**EXERCISE INSTRUCTIONS:**
Without changing a word, repeat the data, and include no pictures.

**DATA FOR THE TASK:**
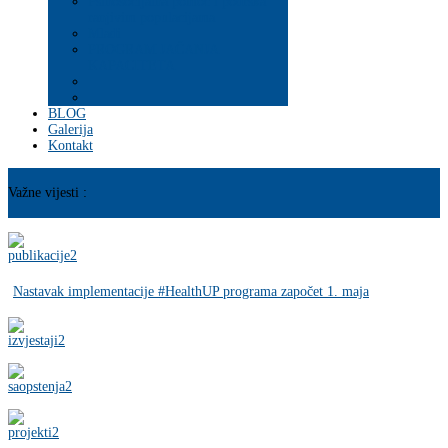
Psihosocijalna pomoć i podrška
ranjivim populacijama
Mladi
PROGRAM JAČANJA
KAPACITETA
BLOG
Galerija
Kontakt
Važne vijesti :
Nastavak implementacije #HealthUP programa započet 1. maja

**TASK RESULT:**
Psihosocijalna pomoć i podrška
ranjivim populacijama
Mladi
PROGRAM JAČANJA
KAPACITETA
BLOG
Galerija
Kontakt
Važne vijesti :
Nastavak implementacije #HealthUP programa započet 1. maja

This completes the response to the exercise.